Amazon (AMZN) is presented as a core AI investment to buy under $300 per share, driven by its dominant AWS cloud platform and strong growth. Similarly, Google (GOOGL) is considered a buy under $340, with the market undervaluing its powerful Cloud, YouTube, and Subscriptions segments. For long-term investors who can handle volatility, semiconductor leader ASML (ASML) is a recommended buy under $1,000. A higher-risk, high-reward opportunity is Duolingo (DUOL), which is a buy under $400 for its leadership in applying AI to education. The key is to focus on these industry leaders for long-term compounding, looking past short-term price movements.

Detailed Analysis

Google (GOOGL)

  • The host presents Google as a top-five investment option today, describing it as having "low downside and high upside."
  • Despite being up 27% year-to-date, the stock is still considered undervalued, trading at a 23 forward PE ratio.
  • The host believes the market is too focused on Google Search and overlooks the company's other powerful assets.
    • Google Search: Continues to grow at double-digit rates and is technologically superior with features like AI Overviews.
    • Google Cloud: The second fastest-growing cloud provider, benefiting from integration with AI models like Gemini and DeepMind.
    • Subscriptions: A rapidly growing $44 billion revenue segment, driven by Google One and YouTube Premium.
    • YouTube: The ad-supported portion is growing at 12-13% per year. The host projects YouTube alone could be worth $1 trillion in five years.

Takeaways

  • The host is very bullish on Google, viewing its current price as an attractive entry point for investors with new capital to deploy.
  • The combination of Cloud, YouTube, Subscriptions, and its core Search business creates a diversified and powerful company.
  • Actionable Insight: The host states that Google is about $100 undervalued and considers it a buy under $340 per share.

Amazon (AMZN)

  • Described as a "low hanging fruit" and one of the easiest, most obvious investment choices in the AI theme.
  • The company is still growing revenue at 11% year-over-year, with its most important, high-margin segments growing even faster.
  • AWS (Amazon Web Services) is a key driver, with reports suggesting its growth may accelerate from its current 20%+ rate.
  • Other strengths include its massive retail and logistics network, a growing advertising business, Prime Video, and a huge subscription base of over 300 million Prime members.
  • The host notes that the company is selling at one of the cheapest valuations in its history.

Takeaways

  • The host is bullish on Amazon as a core AI leader for the next five years, citing its strong fundamentals and reasonable valuation.
  • Investors are encouraged not to have "anchoring bias" (i.e., not buying because the price is higher than it was a few months ago), as the company is fundamentally stronger today.
  • Actionable Insight: The host considers Amazon a buy today and believes it will remain a buy under $300 per share.

ASML (ASML)

  • The host identifies ASML as a key leader in the AI revolution, currently trading at a 29 forward PE ratio.
  • A major predictable strength is its "install-based management and service growth," which is expected to grow over 20% in 2025. Since nearly every machine ASML has ever sold is still in operation and requires servicing, this creates a reliable, compounding revenue stream.
  • Risk Factors: The stock is subject to high volatility, especially around earnings reports.
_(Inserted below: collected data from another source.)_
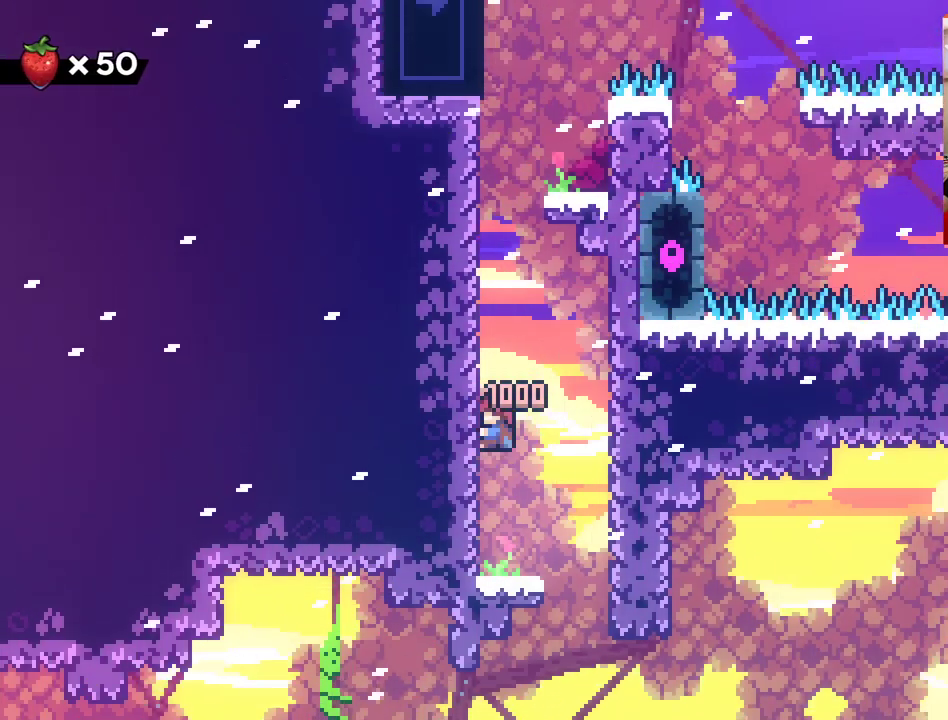
{"buttons": ["L2"], "left_stick": "up", "right_stick": "center", "events": [[50, "left_stick", "up"]]}
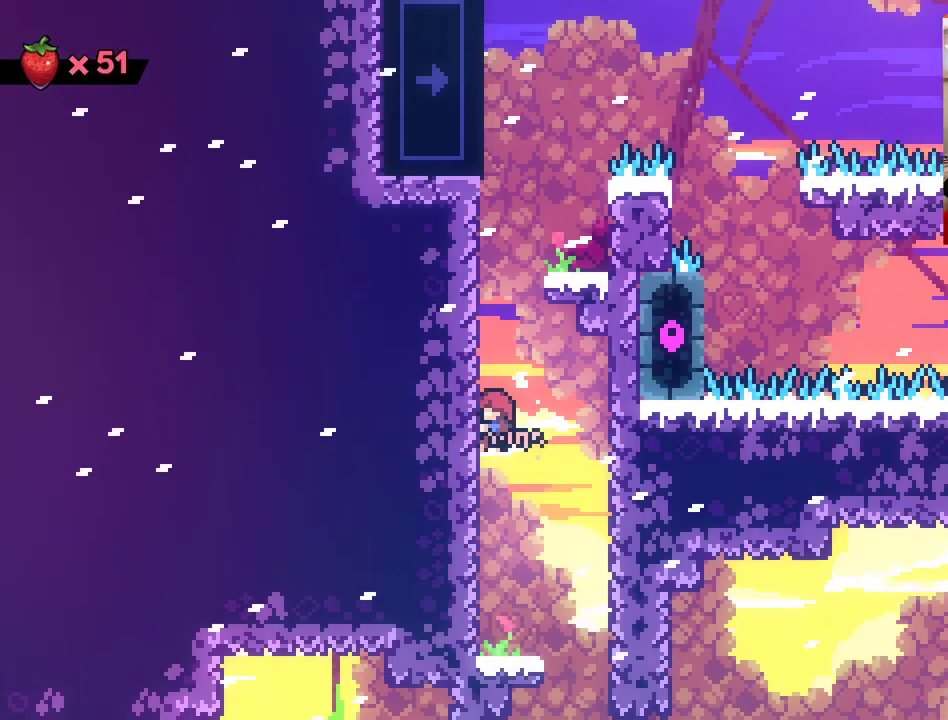
{"buttons": ["L2"], "left_stick": "up", "right_stick": "center", "events": []}
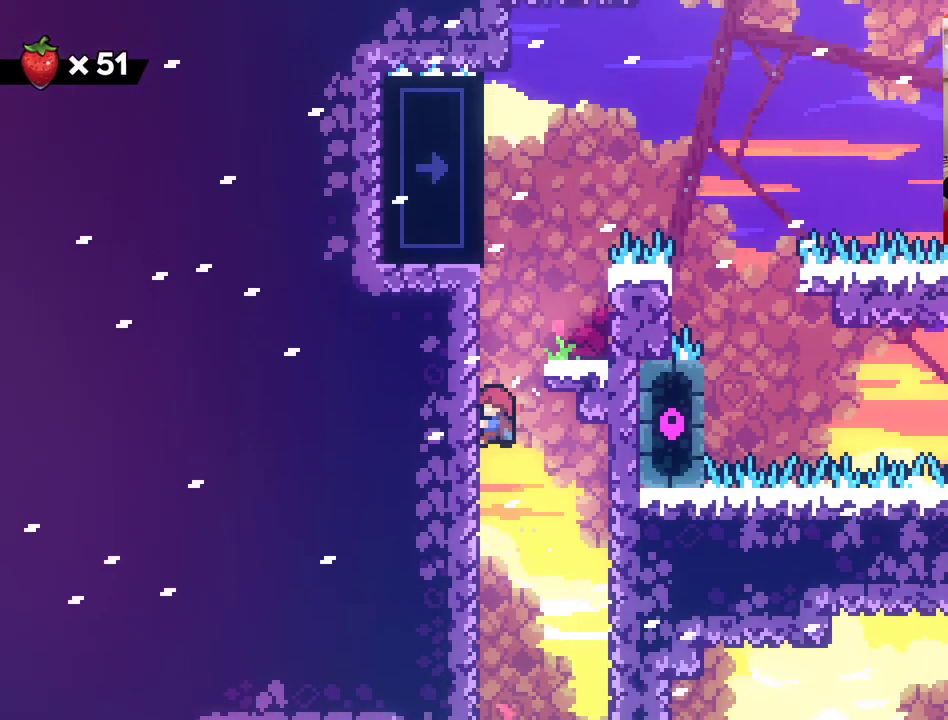
{"buttons": ["A", "L2"], "left_stick": "up-right", "right_stick": "center", "events": [[467, "left_stick", "up-right"], [500, "A", "down"]]}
Key risks to watch for are commentary on geopolitical tensions with China, export restrictions, and other macro uncertainties. The host notes that negative commentary on these topics previously caused a 10% drop in the stock.

Takeaways

  • ASML is presented as a solid long-term investment that is expected to compound at over 15% for the next five years.
  • This stock is not for the faint of heart. Investors must be prepared for significant price swings (10-15% drops) after quarterly reports and should have a long-term mindset.
  • Actionable Insight: The host believes you can safely buy ASML under $1,000 per share and expect positive long-term returns, provided you can handle the volatility.

Netflix (NFLX)

  • The host is extremely bullish on Netflix, arguing it is an AI company not because it creates AI models, but because it is in the best position to leverage AI.
  • AI Use Cases:
    • Enhancing content production and making stories more authentic.
    • AI-powered search and content recommendations.
    • Auto-dubbing content for global audiences.
    • Analyzing show performance (ROI, retention, completion rates) to make better investment decisions.
  • The primary bear case is its high valuation at a 40 PE ratio.
  • The host refutes this by pointing to its phenomenal growth (EPS growth over 50% recently) and predictability. He argues a high PE is justified for a company with such a strong growth rate, global scale, pricing power, and $8.5 billion in free cash flow.
  • The content slate is also seen as a major strength, with the final season of Stranger Things expected to "own the holiday season."

Takeaways

  • The host believes the bear case for Netflix is "incredibly weak" and that the stock will be "substantially higher" in the next five years.
  • Netflix's ability to leverage AI across its entire business, combined with its market dominance and financial strength, makes it a rare and powerful investment.
  • The internal management goal is to grow Netflix to a $1 trillion market cap.

Duolingo (DUOL)

  • This is presented as a "more controversial pick" with higher risk but potentially very high reward.
  • The host addresses common criticisms:
    • "It's just an app": The host counters that many of the world's largest tech companies (Meta, Google) are primarily app-based.
    • "It's just a ChatGPT wrapper": While Duolingo is the #1 customer of OpenAI's API, the host sees this as a strength. It proves Duolingo is the best at leveraging and distributing AI at scale for its purpose. It controls the customer experience and can easily switch AI model providers if needed.
  • Its high 75 PE ratio is justified by its explosive growth, including 73% year-over-year EPS growth and 47% subscription revenue growth.

Takeaways

  • Duolingo is a high-risk, high-reward play on the application layer of AI in education.
  • Its position as OpenAI's top customer demonstrates its leadership in applying AI to its product, which is a key part of the bull thesis.
  • Investors should be aware of the higher risk profile compared to the other stocks mentioned.
  • Actionable Insight: The host believes Duolingo is a buy under $400 per share but advises that investors should size their position appropriately for the higher risk involved.

Other Investment Insights

Broadcom (AVGO)

  • Context: The stock jumped 10% on news of a multi-billion dollar partnership with OpenAI to co-design custom AI accelerator chips.
  • Takeaway: This is a bullish development for Broadcom, placing it directly in the AI infrastructure buildout. It also highlights a broader trend of semiconductor and hardware companies getting a major boost from deals with leading AI labs like OpenAI.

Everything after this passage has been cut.